For me, it's the same idea that people arrested for something shouldn't have their mug shots and names plastered up on the news because they're not found guilty yet. People's anonymity is worth protecting.
I think there's a compelling public interest in knowing the identity of the person whose posting resulted in all of this. Had it turned out to be some hedge fund pig, folks here would be singing a very different tune about this.
Sure and if my aunt had wheels she'd be a bike. But she doesn't, and he wasnt?
So in reality they doxxed a normal person in order to intimidate them. If it was a hedge fund manager they probably wouldn't have given his info out.
This. Remember back when people figured out who the Hoarse Whisperer was and the mainstream ghouls were freaking out about it? They'll protect their own, through and through.
You, the viewer, can't know that he isn't until you know who he is, though.
Again, CNBC's interest here is clearly not good faith, but I disagree entirely with this notion that because you post online anonymously that somehow that has implications for what the media can report about you when you take actions that are newsworthy.
I mean you can believe what you want but if you got doxxed somehow through your account and it put you, your friends, or your family in danger I think you'd be singing a different tune. That's all.
That's a risk that every one of us runs to varying degrees when we make noise online.
:cringe:
OK so then where's the line of who the media can report on and who they can't?
I would say if the person's found guilty of whatever they were accused of, if they've doxxed themselves, or I'd they're a public figure.
But I'm not media czar and this is pretty half baked.
Fair.
I just think that there's a public interest in knowing who DFV is. His actions are indisputably newsworthy and I think that uncovering the identity of people whose actions are newsworthy is a legitimate thing for journalists to do.
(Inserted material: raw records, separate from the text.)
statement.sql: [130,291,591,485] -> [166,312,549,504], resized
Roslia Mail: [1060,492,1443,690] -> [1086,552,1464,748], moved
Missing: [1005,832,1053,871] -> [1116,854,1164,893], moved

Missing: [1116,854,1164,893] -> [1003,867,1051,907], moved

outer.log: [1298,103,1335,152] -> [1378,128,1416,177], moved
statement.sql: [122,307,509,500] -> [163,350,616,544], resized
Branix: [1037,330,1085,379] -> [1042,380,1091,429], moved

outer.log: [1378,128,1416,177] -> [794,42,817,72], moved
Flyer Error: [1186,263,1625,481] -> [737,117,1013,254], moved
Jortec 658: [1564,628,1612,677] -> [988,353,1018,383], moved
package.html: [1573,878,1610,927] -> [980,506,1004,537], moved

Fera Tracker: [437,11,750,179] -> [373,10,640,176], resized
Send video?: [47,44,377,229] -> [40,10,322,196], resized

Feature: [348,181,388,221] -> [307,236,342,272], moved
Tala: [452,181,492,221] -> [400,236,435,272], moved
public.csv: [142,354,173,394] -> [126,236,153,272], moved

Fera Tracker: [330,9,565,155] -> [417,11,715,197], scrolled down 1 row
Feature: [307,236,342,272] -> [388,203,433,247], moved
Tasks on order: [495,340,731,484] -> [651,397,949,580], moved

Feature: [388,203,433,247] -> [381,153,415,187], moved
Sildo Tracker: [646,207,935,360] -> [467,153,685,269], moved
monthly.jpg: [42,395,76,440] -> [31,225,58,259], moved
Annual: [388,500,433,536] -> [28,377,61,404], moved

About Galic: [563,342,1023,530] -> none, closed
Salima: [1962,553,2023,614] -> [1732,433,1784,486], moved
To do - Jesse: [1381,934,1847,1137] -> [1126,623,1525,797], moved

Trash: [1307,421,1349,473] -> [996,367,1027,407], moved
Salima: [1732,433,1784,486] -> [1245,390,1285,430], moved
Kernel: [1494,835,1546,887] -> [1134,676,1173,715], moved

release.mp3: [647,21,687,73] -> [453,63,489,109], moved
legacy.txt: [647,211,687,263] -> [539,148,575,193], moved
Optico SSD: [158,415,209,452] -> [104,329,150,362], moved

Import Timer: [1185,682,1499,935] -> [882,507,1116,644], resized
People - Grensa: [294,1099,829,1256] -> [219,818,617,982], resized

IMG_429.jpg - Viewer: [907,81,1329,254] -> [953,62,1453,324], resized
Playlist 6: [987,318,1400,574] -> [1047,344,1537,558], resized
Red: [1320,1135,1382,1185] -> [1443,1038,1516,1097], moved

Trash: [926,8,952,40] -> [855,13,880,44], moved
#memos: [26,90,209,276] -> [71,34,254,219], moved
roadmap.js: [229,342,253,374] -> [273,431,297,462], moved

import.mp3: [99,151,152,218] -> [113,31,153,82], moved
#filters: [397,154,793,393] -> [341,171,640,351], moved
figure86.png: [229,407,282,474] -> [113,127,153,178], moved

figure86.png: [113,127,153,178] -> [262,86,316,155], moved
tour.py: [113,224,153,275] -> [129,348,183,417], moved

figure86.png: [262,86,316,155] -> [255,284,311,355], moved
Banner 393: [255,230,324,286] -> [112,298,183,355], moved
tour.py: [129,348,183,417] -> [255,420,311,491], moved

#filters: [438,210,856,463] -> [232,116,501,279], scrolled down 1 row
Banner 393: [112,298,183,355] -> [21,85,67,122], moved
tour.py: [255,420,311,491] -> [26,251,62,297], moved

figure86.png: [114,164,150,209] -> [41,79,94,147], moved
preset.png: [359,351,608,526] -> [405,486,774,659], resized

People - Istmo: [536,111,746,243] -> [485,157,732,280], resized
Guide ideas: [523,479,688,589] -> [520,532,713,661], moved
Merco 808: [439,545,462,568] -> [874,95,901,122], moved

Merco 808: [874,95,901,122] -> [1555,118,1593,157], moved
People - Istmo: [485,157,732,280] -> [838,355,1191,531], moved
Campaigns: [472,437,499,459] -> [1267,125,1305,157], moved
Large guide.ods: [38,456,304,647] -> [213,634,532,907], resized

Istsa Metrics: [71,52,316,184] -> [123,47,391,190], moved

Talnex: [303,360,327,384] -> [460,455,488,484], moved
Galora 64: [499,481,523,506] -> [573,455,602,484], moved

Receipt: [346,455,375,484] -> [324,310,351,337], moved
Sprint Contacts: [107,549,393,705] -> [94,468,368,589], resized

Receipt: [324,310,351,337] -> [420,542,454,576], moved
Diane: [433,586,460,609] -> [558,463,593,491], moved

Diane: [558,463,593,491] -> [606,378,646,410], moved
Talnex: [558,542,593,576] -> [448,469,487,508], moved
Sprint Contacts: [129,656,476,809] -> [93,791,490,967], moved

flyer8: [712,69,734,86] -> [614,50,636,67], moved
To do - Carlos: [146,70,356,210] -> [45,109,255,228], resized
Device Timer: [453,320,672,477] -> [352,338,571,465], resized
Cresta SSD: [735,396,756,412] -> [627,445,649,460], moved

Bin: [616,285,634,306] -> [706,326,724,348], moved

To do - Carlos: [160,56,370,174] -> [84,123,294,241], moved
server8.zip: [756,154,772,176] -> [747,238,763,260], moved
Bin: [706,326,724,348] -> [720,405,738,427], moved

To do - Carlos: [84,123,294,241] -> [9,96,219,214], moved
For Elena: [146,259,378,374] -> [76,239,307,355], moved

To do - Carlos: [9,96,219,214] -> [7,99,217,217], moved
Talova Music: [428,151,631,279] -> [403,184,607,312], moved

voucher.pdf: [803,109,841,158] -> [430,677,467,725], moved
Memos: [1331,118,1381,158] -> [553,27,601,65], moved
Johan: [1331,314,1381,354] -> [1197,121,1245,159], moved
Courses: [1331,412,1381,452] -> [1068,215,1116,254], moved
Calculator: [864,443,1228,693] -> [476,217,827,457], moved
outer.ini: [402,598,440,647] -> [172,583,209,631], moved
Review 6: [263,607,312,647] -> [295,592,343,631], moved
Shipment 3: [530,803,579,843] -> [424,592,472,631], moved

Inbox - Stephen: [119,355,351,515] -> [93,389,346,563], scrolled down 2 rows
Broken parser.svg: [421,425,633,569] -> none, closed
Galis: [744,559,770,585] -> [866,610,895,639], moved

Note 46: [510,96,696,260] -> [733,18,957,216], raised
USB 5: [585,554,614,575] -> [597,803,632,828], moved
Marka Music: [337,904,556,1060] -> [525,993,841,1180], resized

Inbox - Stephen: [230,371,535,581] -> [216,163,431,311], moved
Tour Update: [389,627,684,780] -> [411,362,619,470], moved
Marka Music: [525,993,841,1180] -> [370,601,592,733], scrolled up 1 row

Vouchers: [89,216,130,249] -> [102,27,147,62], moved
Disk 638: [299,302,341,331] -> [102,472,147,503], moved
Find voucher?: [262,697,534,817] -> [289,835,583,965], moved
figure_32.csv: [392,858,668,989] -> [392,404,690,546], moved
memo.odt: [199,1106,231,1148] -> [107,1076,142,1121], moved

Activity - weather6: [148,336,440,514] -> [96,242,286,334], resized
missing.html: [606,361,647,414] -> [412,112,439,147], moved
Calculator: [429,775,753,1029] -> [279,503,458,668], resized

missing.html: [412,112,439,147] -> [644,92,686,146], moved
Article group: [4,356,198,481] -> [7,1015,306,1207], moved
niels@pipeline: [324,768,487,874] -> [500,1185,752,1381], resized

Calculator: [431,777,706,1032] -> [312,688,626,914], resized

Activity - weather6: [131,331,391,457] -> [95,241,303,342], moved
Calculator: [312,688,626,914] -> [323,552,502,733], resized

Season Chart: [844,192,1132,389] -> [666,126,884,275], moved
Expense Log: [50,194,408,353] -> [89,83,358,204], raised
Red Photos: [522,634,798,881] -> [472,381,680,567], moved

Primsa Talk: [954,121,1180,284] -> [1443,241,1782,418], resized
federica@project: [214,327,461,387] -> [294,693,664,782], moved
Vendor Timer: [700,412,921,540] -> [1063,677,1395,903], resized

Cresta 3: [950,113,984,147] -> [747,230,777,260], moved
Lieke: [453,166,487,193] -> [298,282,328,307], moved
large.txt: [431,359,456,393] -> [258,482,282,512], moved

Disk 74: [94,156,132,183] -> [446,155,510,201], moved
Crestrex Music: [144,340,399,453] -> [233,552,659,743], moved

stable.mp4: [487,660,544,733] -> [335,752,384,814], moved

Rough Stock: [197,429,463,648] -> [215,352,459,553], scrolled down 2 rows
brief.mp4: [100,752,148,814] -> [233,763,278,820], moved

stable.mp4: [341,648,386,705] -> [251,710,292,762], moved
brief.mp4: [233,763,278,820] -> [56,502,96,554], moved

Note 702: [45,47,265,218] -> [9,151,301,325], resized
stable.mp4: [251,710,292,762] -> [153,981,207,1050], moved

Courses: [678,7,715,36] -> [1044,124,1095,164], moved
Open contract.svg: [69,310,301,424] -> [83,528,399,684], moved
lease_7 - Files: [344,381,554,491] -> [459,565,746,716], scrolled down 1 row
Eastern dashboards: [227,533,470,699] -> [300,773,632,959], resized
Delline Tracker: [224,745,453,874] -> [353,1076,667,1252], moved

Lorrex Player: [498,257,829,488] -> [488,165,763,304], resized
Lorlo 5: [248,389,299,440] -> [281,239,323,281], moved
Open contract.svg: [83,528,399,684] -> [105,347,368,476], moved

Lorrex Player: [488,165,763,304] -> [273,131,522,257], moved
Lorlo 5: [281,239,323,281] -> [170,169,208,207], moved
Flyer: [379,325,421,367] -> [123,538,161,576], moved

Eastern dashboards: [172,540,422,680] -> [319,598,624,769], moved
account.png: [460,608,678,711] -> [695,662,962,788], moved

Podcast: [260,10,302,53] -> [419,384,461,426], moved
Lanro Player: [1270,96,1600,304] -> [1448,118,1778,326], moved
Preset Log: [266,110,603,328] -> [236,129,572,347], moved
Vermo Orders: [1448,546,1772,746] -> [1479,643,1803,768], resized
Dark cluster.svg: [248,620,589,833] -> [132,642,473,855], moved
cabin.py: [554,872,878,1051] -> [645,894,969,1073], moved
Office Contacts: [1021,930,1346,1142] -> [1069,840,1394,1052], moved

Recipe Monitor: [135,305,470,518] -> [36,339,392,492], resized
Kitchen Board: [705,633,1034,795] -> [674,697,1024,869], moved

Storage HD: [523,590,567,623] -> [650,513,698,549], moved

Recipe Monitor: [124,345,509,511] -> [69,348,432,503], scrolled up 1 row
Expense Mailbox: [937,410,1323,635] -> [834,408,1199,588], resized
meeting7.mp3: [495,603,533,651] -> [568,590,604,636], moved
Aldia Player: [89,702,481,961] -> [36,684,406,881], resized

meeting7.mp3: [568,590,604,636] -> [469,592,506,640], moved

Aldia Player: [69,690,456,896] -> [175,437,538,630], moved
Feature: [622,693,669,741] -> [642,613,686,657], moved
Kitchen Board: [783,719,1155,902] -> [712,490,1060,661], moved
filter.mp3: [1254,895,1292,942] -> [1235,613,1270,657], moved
Yeah I mean this case specifically he doxxed himself. He did a interview with the WSJ and have his name & city so he's out there at this point.
I'm just speaking more of media in general.
Journalists have to exercise judgment about how much to reveal all the time. When there's compelling public interest in the info - publish it. When the only effect of the revelation is harm to a person's privacy - STFU. Saying "the individual involved is a nobody and wishes to remain anonymous" is transparent enough when the person is really a nobody.
This dude's a marketing professional who used social media to move the market significantly in his favor by influencing thousands of people.
I guess I don't see why his background and identity aren't relevant here. Seems weird to me for leftists to want to protect that guy in particular.
It's a "the enemy of my enemy is getting doxxed and doxxing is a problem in general" situation. If the guy was doing marketing and actually revealed his own ID - then the initial report was inaccurate. But in general the media is guilty of revealing too much about the enemies of the status quo and revealing too little about the status quo, so that's the point that matters to me, not this particular guy.
They can check whether the guy is hedge fund guy and not divulge his name and specific place of work in case that he isn't. Journalists write shit like "according to sources in bla-bla" and we are just supposed to trust them...
Yeah if CNBC came out and said "we checked and he's definitely not a hedge fund guy" nobody would believe them and they would be correct in their distrust.
Then why would you believe them when they say he's John Smith from Boston? It's not like you're going to check.
Why report anything? Hell, why even read?
You can report and read news. How is the name of a reddit user newsworthy? How is it useful information?
Lol he's not just any redditor, don't be disingenuous.
https://hexbear.net/post/78541/comment/839283
You can reveal specific relevant background. I still don't understand what use would be for the reader to know the guy's real name. It just puts him at risk without helping anyone.